■ Provided passage:
Sunday, April 30, 2006

Seal the Borders

But against illegal immigrants from the United States going to Mexico. Here’s a story from Tijuana about the mayor complaining of U.S. citizens coming over to Mexico to enjoy his countries lax marijuana laws, which may become even more lax in the future.

Unlike the illegal immigrants coming to the U.S. looking for any kind of pay including those jobs that pay so low no citizen would do it, the ones going to Mexico from the U.S. are not looking for work and don’t want any at any price. Who’s getting the bad end of this deal?

The idea that local Americans would be crossing the border to do something that is considered illegal in this country will do more to put up an impregnable fence between the two countries no mater how many are steaming across the border into the U.S.

Many Republicans can tolerate the exploitation of illegal workers rather than pay a decent wage to a legal citizen or foreign worker, but they will not be able to stand the thought of some liberal college kid going over the border to smoke pot. The will they play lip service to tighter border security to prevent illegal immigration since they are actually benefiting financially from the cheap labor, but their moralistic self-righteousness will not allow the situation of citizens casually going across the border for pleasure.

■ What you are asked to do: Write out the stretch of the border post from "Unlike the illegal" through "into the U.S.", word for word.

■ Provided information:
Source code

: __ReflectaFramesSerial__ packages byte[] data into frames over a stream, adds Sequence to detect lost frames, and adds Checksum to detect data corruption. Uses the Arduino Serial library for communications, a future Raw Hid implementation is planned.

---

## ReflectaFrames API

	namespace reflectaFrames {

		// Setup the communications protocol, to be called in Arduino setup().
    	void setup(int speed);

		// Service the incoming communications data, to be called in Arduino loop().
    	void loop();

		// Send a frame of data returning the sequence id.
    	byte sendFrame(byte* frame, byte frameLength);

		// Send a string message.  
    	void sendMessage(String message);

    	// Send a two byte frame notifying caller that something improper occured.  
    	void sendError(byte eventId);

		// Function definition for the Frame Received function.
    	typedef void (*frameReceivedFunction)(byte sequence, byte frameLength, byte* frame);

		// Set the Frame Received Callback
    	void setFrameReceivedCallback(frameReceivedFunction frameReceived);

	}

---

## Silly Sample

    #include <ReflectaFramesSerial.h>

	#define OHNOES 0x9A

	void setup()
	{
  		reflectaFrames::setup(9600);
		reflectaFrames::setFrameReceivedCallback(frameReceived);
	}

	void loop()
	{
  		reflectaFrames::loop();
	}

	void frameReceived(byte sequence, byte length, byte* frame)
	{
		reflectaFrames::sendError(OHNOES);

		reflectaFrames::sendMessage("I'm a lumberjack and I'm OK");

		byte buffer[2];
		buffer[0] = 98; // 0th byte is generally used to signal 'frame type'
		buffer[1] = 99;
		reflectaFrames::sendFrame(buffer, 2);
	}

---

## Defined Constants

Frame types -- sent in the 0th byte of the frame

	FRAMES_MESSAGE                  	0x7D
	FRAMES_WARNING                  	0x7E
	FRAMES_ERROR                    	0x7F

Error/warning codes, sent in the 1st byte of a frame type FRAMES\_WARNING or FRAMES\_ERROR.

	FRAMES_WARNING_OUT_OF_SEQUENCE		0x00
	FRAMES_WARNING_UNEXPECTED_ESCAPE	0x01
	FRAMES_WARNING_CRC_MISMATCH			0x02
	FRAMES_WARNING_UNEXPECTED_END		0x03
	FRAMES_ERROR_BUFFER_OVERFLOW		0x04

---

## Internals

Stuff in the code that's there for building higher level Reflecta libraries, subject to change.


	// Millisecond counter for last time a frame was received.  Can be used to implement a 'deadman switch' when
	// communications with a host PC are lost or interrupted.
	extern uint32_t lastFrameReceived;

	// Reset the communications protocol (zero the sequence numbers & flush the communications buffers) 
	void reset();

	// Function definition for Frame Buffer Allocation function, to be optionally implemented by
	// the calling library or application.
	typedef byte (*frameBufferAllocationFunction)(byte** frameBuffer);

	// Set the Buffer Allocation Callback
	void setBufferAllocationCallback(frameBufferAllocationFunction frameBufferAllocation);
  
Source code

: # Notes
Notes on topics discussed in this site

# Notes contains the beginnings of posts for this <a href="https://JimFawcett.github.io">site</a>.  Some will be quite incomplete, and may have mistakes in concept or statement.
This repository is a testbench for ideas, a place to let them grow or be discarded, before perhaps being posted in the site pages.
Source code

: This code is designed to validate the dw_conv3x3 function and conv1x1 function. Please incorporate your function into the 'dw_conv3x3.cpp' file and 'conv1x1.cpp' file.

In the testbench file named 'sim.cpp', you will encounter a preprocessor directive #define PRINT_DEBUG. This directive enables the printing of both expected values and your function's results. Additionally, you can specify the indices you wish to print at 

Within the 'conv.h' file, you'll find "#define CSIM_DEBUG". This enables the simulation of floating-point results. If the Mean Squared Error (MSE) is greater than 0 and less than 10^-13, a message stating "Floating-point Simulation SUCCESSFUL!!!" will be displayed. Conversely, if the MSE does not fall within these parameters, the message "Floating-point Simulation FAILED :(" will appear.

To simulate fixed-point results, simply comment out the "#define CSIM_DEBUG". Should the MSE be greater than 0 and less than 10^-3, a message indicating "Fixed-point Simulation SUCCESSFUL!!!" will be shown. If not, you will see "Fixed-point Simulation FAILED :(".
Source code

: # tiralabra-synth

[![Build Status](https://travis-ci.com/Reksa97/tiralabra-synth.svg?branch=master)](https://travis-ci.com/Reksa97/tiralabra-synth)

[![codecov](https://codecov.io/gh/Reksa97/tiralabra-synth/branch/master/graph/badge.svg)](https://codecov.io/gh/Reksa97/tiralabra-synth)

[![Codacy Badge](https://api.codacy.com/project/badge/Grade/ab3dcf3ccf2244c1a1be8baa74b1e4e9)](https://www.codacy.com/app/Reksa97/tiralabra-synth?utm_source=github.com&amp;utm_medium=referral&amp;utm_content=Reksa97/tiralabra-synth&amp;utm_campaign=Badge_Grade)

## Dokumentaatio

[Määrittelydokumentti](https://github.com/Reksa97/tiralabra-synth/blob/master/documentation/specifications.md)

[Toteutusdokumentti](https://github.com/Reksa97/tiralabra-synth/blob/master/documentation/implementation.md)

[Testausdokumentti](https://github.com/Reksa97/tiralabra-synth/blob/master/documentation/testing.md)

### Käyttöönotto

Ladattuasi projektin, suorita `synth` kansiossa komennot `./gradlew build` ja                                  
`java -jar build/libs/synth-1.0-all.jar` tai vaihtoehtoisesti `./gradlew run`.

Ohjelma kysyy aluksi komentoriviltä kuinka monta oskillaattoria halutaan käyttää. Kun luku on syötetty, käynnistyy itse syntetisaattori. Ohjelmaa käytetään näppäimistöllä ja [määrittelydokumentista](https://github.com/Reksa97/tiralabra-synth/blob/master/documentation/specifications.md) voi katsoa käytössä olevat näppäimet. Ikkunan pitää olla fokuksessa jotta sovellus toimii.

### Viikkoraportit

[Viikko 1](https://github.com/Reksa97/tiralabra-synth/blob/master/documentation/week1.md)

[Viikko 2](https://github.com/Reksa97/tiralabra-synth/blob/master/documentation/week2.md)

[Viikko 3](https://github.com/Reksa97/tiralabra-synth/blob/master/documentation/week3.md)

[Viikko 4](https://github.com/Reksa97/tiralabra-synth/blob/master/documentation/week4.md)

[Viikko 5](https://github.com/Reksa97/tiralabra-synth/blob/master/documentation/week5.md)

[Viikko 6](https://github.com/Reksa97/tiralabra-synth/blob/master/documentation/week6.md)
--
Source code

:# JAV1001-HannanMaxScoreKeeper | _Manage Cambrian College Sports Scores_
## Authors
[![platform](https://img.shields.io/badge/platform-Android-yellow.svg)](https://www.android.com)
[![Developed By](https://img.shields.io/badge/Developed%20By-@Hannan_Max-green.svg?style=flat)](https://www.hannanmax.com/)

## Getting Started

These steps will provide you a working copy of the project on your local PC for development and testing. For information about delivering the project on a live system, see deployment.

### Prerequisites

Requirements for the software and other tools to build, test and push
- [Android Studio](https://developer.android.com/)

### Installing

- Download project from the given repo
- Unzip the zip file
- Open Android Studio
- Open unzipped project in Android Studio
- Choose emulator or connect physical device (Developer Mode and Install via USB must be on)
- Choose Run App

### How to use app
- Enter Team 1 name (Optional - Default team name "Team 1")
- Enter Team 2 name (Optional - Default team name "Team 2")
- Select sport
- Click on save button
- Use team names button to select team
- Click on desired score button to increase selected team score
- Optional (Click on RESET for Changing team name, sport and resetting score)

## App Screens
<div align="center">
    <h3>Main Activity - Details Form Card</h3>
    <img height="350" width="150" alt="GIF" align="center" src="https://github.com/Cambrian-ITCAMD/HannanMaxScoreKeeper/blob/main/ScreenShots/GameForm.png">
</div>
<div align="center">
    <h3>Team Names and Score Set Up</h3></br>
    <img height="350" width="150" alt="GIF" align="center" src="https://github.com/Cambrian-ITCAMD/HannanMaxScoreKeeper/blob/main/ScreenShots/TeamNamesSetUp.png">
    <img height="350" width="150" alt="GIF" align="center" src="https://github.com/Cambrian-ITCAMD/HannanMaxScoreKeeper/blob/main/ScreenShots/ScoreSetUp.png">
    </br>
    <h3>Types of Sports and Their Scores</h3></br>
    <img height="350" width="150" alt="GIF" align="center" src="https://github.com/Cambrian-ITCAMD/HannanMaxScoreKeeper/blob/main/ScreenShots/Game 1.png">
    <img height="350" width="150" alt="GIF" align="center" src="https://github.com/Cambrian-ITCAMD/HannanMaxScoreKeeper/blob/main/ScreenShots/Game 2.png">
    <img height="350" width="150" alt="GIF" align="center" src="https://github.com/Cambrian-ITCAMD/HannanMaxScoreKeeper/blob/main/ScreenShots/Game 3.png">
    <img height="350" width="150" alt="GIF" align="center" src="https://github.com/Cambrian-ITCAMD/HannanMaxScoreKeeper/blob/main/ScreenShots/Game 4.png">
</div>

■ Response area:
Unlike the illegal immigrants coming to the U.S. looking for any kind of pay including those jobs that pay so low no citizen would do it, the ones going to Mexico from the U.S. are not looking for work and don’t want any at any price. Who’s getting the bad end of this deal?

The idea that local Americans would be crossing the border to do something that is considered illegal in this country will do more to put up an impregnable fence between the two countries no mater how many are steaming across the border into the U.S.